Photography by Sally Curtis
Videography by Ingo Günther
On Saturday, November 20th, the Village Community Boathouse held its annual youth race, a free invitational for youth rowers of all ability levels. This year saw seven crews of varied experience levels gather at Pier 40 for the festivities and a bit of friendly competition. Governors Island’s Harbor School fielded two seasoned teams and two novice teams. VCB’s youth rowers, hailing from high schools throughout New York City, formed three teams, one seasoned and two novice. This year’s race consisted of three stages, each designed to test the crews’ mettle in different facets of open water rowing.
Stage one of the race was the basin laps time trials; each crew took three timed laps around the embayment south of Pier 40. The worst time was dropped, and the crews best times averaged and compared to the other crews in their category. The average lap times of the novice crews is as follows Bay-Gulls (3:47), The Tainos (3:51.5), Goose (4:11.5), Dry Sox (4:21.5). The average lap times of the seasoned crews was The Seamen (3:10.5), Kiss My Pink Aft (3:36), Wet Sox (3:41.5).
Stage two of the race was the river race. A race course on the mighty Hudson was carefully measured and marked — each crew would complete a nautical mile, leaving the embayment to a marker north of Pier 46, then speeding back home. Crews were sent out in one minute intervals in a head of the river format. The novice crews departed first, and this race proved to be exciting with crews jockeying for position northbound and a lead change at the turn marker! The novices crews returned home as follows Bay-Gulls (14:59), The Tainos (16:01), Dry Sox (16:46), Goose (18:07). With the novice boats back and the ebb even stronger, it was time for the seasoned crews to test their long course endurance. This iteration of the nautical mile saw no lead changes but was equally exciting for the beautifully synchronization in each gig. The seasoned rowers put up the following times: The Seamen (12:20), Wet Sox (14:12), Kiss My Pink Aft (14:33).
The third and final stage saw stopwatches tossed aside as we relied on a more primitive technology: our eyes! Stage three was a hard sprint across the Pier 40 embayment. Although this was the shortest distance, all rowers realized they’d have to row harder than every. Judges from each rowing program waited at the finish line, marked by a Jolly Roger lashed to the northern fence. An airhorn sounded the start of each heat before oars furiously churned a mist of Hudson water into the air!

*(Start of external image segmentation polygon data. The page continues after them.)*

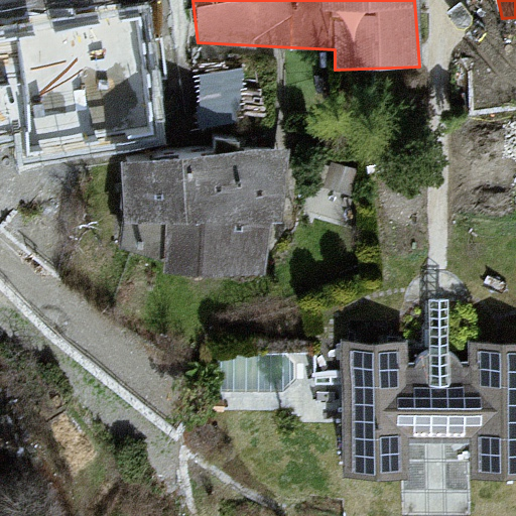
[(167,11),(0,24),(0,153),(177,140),(167,11)]
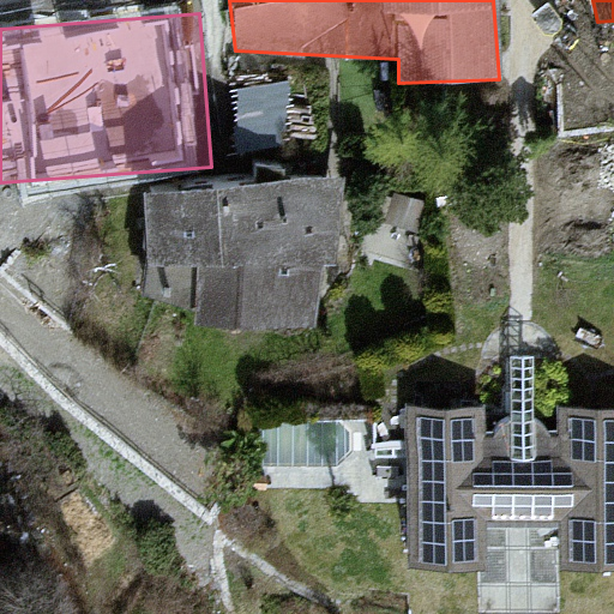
[(345,178),(149,196),(144,298),(188,309),(194,330),(318,331),(324,266),(336,268),(345,178)]
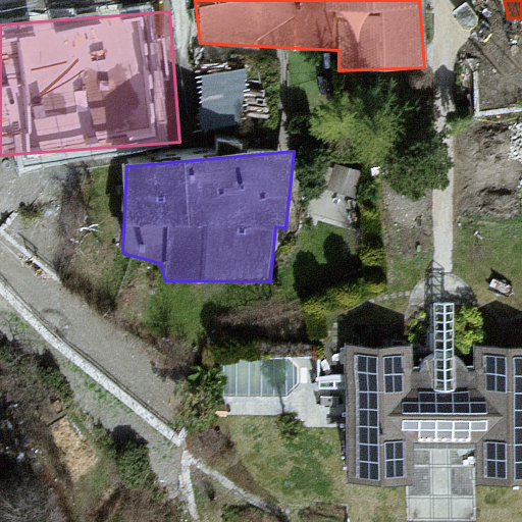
[(521,346),(412,346),(346,347),(346,484),(408,484),(408,521),(476,521),(476,486),(521,485),(521,346)]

The novice basin sprint brought looks of surprise and confusion to the faces of the audience and judges alike, with the lead boat stopping short of the marker. When the air cleared, the order that novice crews crossed the finish line was The Tainos, Goose, Dry Sox, and Bay-Gulls. The seasoned crews took to the water next, now made more aware of the placement of the finish line than their novice counterparts. The Seamen crossed the finish line first, but the second and third place boats were separated by mere inches. Video review confirmed that only the stem of the Wet Sox gig crossed the finish line before Kiss My Pink Aft caught up!

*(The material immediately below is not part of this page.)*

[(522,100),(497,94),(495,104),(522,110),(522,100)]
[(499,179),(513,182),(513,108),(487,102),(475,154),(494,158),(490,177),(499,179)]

Thanks to the efforts of our volunteers the event was a resounding success. Facing the prospect of a forced cancelation and with mere days to plan and execute this event, VCB’s membership rallied together to ensure that the months of training were not for naught. Thanks to Phil Yee for his expertise and guidance throughout the day; to Ingo for laying out all course markers and serving as our safety boat; Frank, Sally, and Melissa and Regine for feeding our hungry crews and spectators; Michael Anton for handling MC duties; Marcel for working on race logistics and the hand out; Frank and Henry for setting up the PA system; Dave and Harbor alumni for line handling and receiving crews at the floating dock; and Ruth, Lorne, Barbara, Eric, Phil, Mary Nell, Pablo, Sean, Regine, and Harbor and VCB parents for serving as time keepers!
Dozens of rowers, many first time racers, were able to get on the water and test their ability against unfamiliar crews. Perhaps their appetite for competition was whetted and we’ll see some familiar faces at next years races?